Die Bauwirtschaft habe die gute Konjunktur nicht genutzt, um ihre Gewinne zu maximieren, sagte Sänger. Der Anstieg der Baupreise um 4,5 Prozent bewege sich „im normalen Rahmen“. Auch im laufenden Jahr dürften die Preise ähnlich steigen. Als Gründe für die Preissteigerungen nannte er deutlich höhere Einkaufspreise etwa für Stahl und Bitumen, aber auch Lohnsteigerungen. Zudem hätten die Unternehmen „nach Jahren des Preisdumpings“ ihre Ertragslage wieder verbessern können. Kunden müssten wegen der guten Konjunktur mit längeren Wartezeiten rechnen.

Der Trick mit der Scheinselbstständigkeit

Sorgen macht den Bauunternehmen die steigende Zahl von Scheinselbstständigen. Die Hälfte der gemeldeten Baubetriebe seien inzwischen Ein-Mann-Unternehmen, kritisierte Rainer König, einer der Vizepräsidenten der Landesvereinigung. „Die illegale Billigkonkurrenz wird für die ehrlichen Betriebe zur Existenzbedrohung“, meinte König. Oftmals zahlten diese weder Steuern noch Sozialabgaben. Wie trickreich dabei gearbeitet wird, machte Möller deutlich. Der Geschäftsführer berichtete über ein Beispiel, bei dem sich 200 Beschäftigte aus Osteuropa zu einer Gesellschaft zusammengeschlossen hatten, an der alle Anteile hielten. Eine gerichtliche Untersuchung habe aber ergeben, dass die Gesellschafter im Auftrag eines anderen Unternehmens tätig geworden seien, also eben nicht selbstständig gewesen seien. Als Reaktion auf diese Entwicklung fordert auch die Bauwirtschaft im Lande die Wiedereinführung des Meisterbriefs für Baubereiche, in denen dieser 2004 abgeschafft worden war.

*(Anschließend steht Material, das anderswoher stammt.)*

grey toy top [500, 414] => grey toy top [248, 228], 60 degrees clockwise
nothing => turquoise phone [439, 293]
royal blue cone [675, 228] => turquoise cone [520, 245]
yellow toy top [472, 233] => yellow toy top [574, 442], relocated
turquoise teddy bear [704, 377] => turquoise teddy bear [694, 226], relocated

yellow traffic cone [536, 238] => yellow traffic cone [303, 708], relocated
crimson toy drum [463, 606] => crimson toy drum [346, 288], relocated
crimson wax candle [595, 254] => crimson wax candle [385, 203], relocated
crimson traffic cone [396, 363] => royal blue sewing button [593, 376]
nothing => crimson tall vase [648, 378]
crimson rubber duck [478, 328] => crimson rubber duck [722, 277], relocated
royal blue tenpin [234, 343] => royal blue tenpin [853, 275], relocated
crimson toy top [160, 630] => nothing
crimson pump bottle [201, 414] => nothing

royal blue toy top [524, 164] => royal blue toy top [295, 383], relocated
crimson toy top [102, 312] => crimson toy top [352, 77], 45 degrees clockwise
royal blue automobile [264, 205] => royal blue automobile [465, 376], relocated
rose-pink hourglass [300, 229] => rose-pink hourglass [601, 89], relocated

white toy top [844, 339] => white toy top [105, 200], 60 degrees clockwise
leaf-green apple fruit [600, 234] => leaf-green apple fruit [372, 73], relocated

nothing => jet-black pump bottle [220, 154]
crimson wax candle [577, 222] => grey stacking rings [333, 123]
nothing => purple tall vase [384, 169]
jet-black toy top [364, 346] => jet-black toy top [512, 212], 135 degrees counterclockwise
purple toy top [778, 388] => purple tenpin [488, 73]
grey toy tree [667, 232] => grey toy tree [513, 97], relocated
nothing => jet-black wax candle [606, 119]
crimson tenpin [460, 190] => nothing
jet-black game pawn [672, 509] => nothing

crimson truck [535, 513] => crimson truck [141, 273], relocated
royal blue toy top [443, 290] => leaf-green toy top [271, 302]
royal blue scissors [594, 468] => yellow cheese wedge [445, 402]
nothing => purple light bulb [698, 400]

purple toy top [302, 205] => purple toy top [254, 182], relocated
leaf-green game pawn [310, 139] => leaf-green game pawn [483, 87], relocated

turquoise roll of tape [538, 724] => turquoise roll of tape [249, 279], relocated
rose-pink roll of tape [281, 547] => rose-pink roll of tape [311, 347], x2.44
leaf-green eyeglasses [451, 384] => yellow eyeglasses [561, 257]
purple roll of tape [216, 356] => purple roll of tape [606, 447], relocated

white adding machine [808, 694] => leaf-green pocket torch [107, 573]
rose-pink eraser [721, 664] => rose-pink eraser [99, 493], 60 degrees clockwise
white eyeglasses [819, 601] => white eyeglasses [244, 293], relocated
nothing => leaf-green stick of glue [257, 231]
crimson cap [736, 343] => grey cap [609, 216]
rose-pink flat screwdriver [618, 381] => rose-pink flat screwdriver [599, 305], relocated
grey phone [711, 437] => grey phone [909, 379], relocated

Ärgerlich findet die Vereinigung die Vergabepraxis der Öffentlichen Hand. Ulrich Waggershauser, Vizepräsident der Bauwirtschaft Baden-Württemberg, kritisierte, diese hemme auch den Ausbau eines flächendeckenden Breitbandnetzes. In den ersten drei Monaten eines Jahres gebe es bei den Kommunen nahezu keine Ausschreibungen, so Waggershauser, weil erst die Haushaltspläne unter Dach und Fach gebracht werden müssten. Der „schwarze Peter“ liege nun bei dem für die Digitalisierung zuständigen Innenminister Thomas Strobl.

Minister weist Vorwürfe zurück

Das Ministerium bezeichnete den Vorwurf, Strobl, sei untätig, als „nahezu grotesk“. Die Landesregierung habe eine Investitionsoffensive gestartet, bei der allein in den Ausbau des schnellen Internets eine halbe Milliarde Euro gesteckt werde. Erst vor zwei Wochen habe es auf Initiative des Innenministeriums ein Gespräch zwischen Vertretern der Bauwirtschaft, der Kommunen und des Ministeriums gegeben. Dabei sei es um eine bessere Koordination bei der Auftragsvergabe gegangen. „Herr Waggershauser muss sich entscheiden, ob er gemeinsam mit dem Land oder gegen das Land agieren möchte“, heißt es in einer Mitteilung von Strobl. Die Bauwirtschaft rudert inzwischen zurück. Da die Behörde weitere Gespräche moderieren will, heißt es jetzt nur noch, „der Ball liegt im Feld des Ministeriums“.